Ich brauche welche, in denen ich erst einmal ganz ausführlich über ein Projekt nachdenken kann, und ich brauche welche, in denen ich mich mit anderen zusammensetze, um Entscheidungen zu treffen. Ich finde im Gebäude des Freiburger Zentrums für interaktive Werkstoffe und bioinspirierte Technologien ist es zum Beispiel gut gelungen, verschiedene Räume zu kombinieren. Dort gibt es Labore, dahinter kleine Arbeitsplätze, an denen man schreiben kann, und ruhige Büroräume. In der Mitte sind Bereiche, in denen man sich treffen und besprechen kann. Sowohl in geschlossenen Besprechungsräumen als auch auf offen Flächen.

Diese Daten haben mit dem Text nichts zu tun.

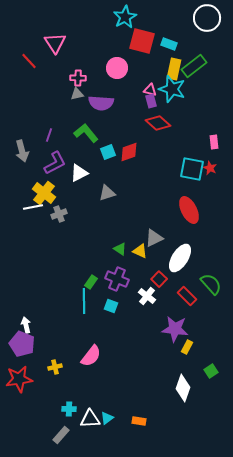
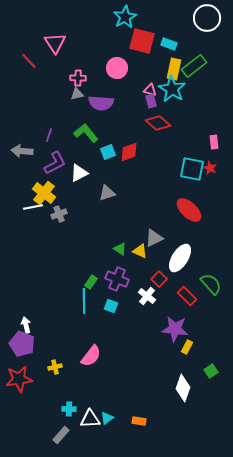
cyan star at (172, 89): rotated 12 degrees clockwise
gray arrow at (22, 151): rotated 110 degrees clockwise
red ellipse at (189, 210): rotated 20 degrees counterclockwise
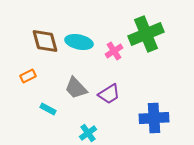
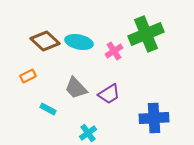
brown diamond: rotated 32 degrees counterclockwise
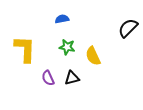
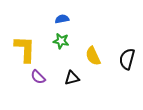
black semicircle: moved 1 px left, 31 px down; rotated 30 degrees counterclockwise
green star: moved 6 px left, 6 px up
purple semicircle: moved 10 px left, 1 px up; rotated 21 degrees counterclockwise
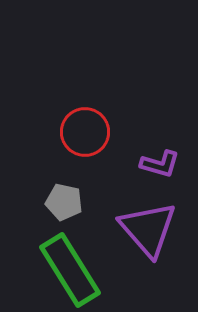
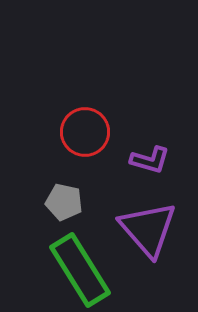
purple L-shape: moved 10 px left, 4 px up
green rectangle: moved 10 px right
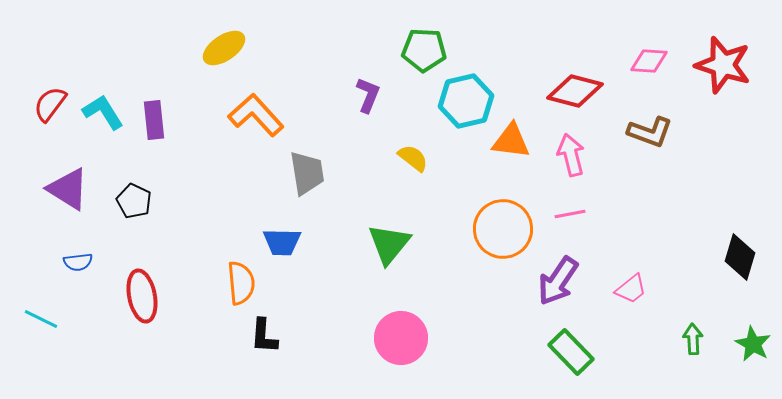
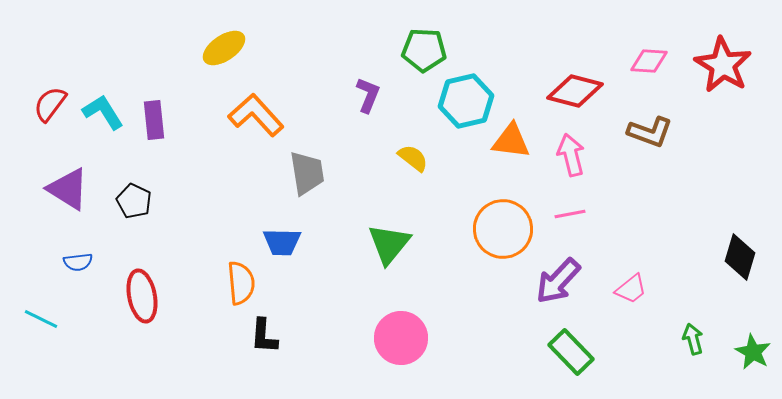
red star: rotated 14 degrees clockwise
purple arrow: rotated 9 degrees clockwise
green arrow: rotated 12 degrees counterclockwise
green star: moved 8 px down
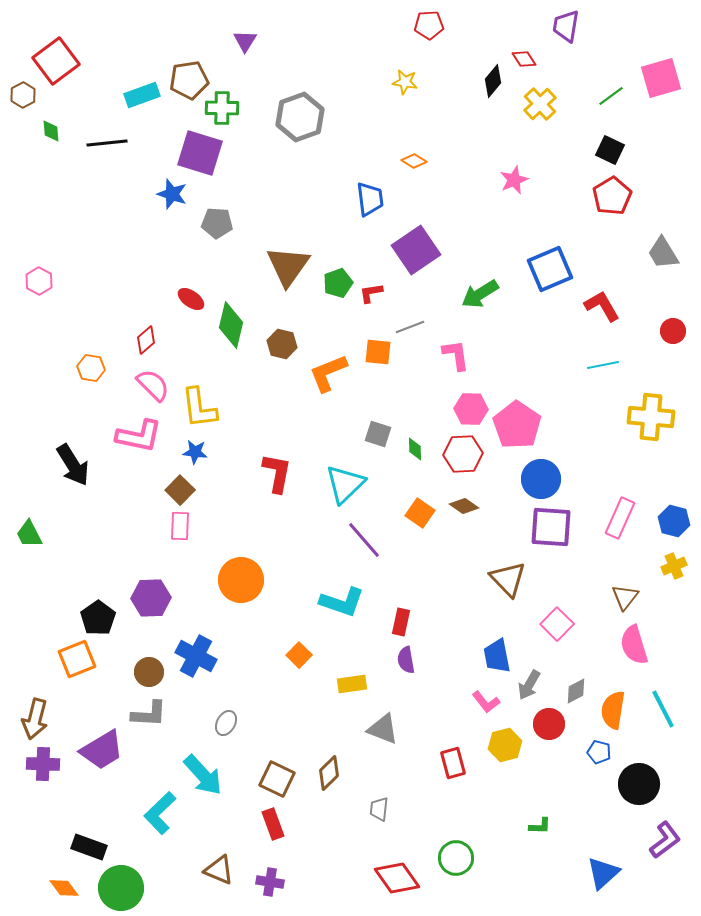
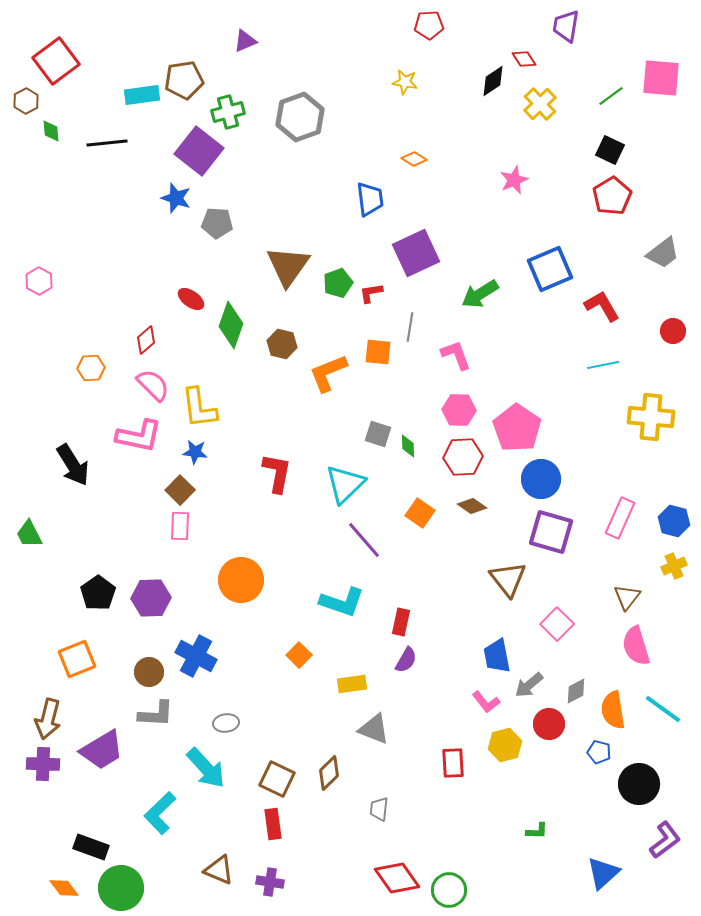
purple triangle at (245, 41): rotated 35 degrees clockwise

Was ist Ihnen bei der Planung besonders wichtig?

Wir brauchen mehr flexible Raumkonzepte. Dazu gehören beispielsweise Tische, die man verschieben kann, um Platz für ein Whiteboard zu haben, an dem man Ideen skizziert. Wir haben momentan an der Universität viele Räume für das ruhige Arbeiten, die muss man auch nicht komplett über Bord werfen. Was uns momentan noch fehlt, sind so genannte Open Spaces für gute Besprechungssituationen. Wir müssen die Flächen, die wir haben, kreativer nutzen. Ich denke, wir können dabei mit wenig Aufwand Großes schaffen.

Es geht also darum, den Leuten verschiedene Möglichkeiten zu bieten.

Genau. Eine Überlegung ist zum Beispiel, Orte an der Universität zu finden, an denen sich Menschen sowieso treffen, einfach weil sich ihre Wege kreuzen. Also beispielweise Studierende und Mitarbeitende auf dem Weg zur Mensa. Denn Kreativität entsteht auch an Orten, an denen sich Menschen zufällig aufhalten. Ein klassischer Ort für diese spontane Kreativität sind etwa auch Küchen. Kreativität entsteht aber auch in einem gewünschten Setting, in dem sich eine Gruppe trifft. Die ungeplante Art der Interaktion ist an der Universität oft schwierig. Vielleicht finden wir mit den sich überschneidenden Wegen von Menschen bessere Möglichkeiten, um ins Gespräch zu kommen.